Dalam kesempatan tersebut, Aipda Suwito mengajak para tokoh pemuda untuk menjadi agen perubahan di tengah masyarakat dengan aktif menyuarakan bahaya judi serta mendorong kegiatan positif yang dapat meningkatkan kualitas generasi muda. Keterlibatan pemuda diharapkan mampu menciptakan lingkungan yang sehat, produktif, dan bebas dari pengaruh negatif.
Selain membahas bahaya perjudian, petugas juga memberikan imbauan kamtibmas agar para pemuda turut berperan aktif dalam menjaga keamanan lingkungan. Mereka diminta untuk lebih peka terhadap situasi sekitar dan tidak ragu melaporkan kepada pihak kepolisian apabila menemukan adanya aktivitas mencurigakan yang berpotensi mengganggu ketertiban umum.

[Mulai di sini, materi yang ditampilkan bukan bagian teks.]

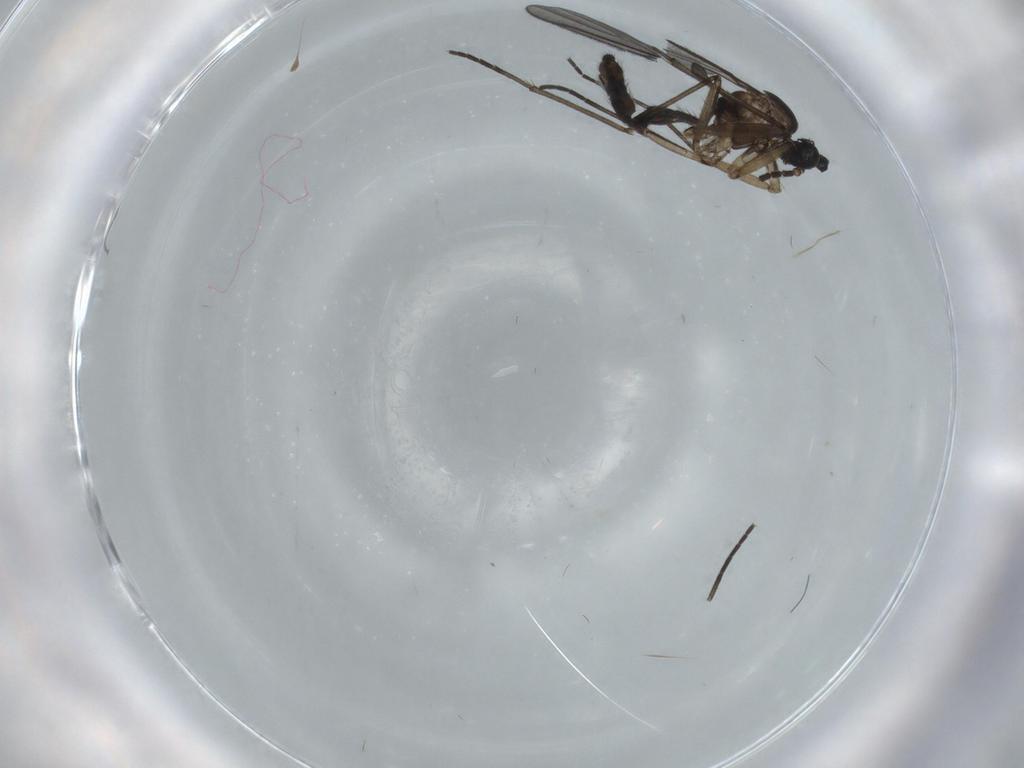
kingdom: Animalia
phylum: Arthropoda
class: Insecta
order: Diptera
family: Sciaridae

Kegiatan patroli dialogis ini menjadi salah satu bentuk pendekatan humanis Polri dalam membangun komunikasi yang baik dengan masyarakat, khususnya kalangan pemuda. Melalui interaksi langsung seperti ini, diharapkan tercipta hubungan yang harmonis dan saling mendukung antara kepolisian dan masyarakat.
Selama kegiatan berlangsung, situasi di wilayah Kecamatan Pucuk terpantau dalam keadaan aman, tertib, dan kondusif. Tidak ditemukan adanya gangguan kamtibmas yang menonjol.

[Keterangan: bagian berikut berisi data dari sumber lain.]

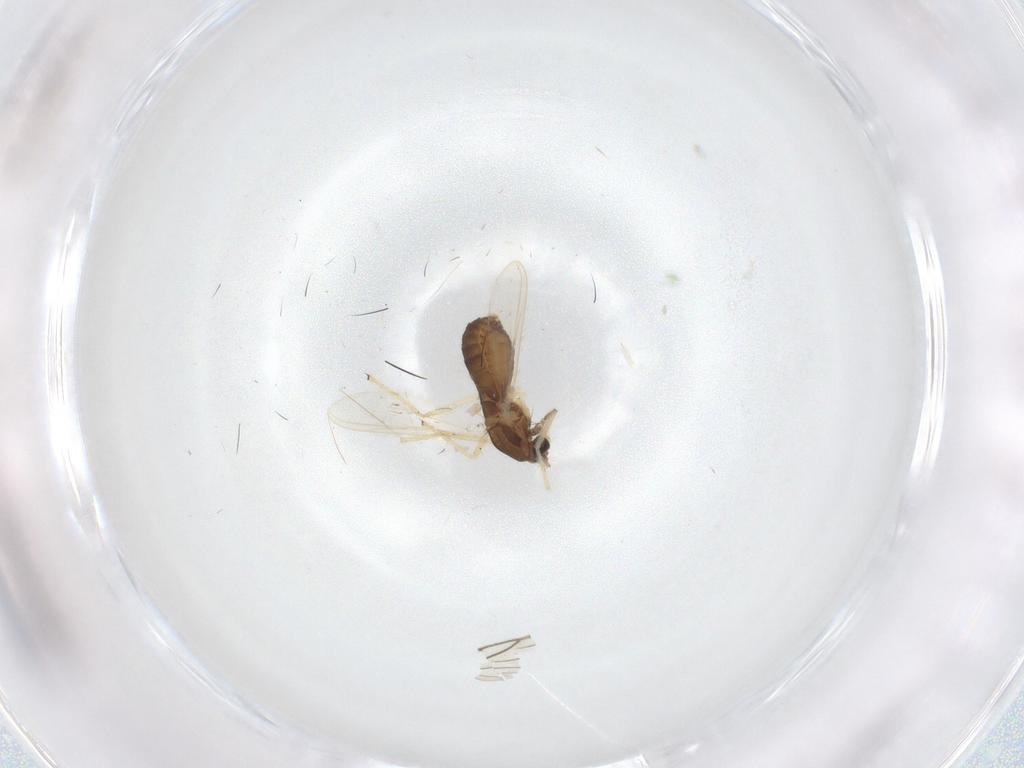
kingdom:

Dengan adanya kegiatan ini, Polsek Pucuk berharap sinergi antara Polri dan masyarakat, khususnya generasi muda, dapat terus diperkuat. Upaya bersama ini diyakini mampu menekan angka perjudian serta menciptakan lingkungan yang lebih aman, nyaman, dan bebas dari berbagai bentuk penyakit masyarakat.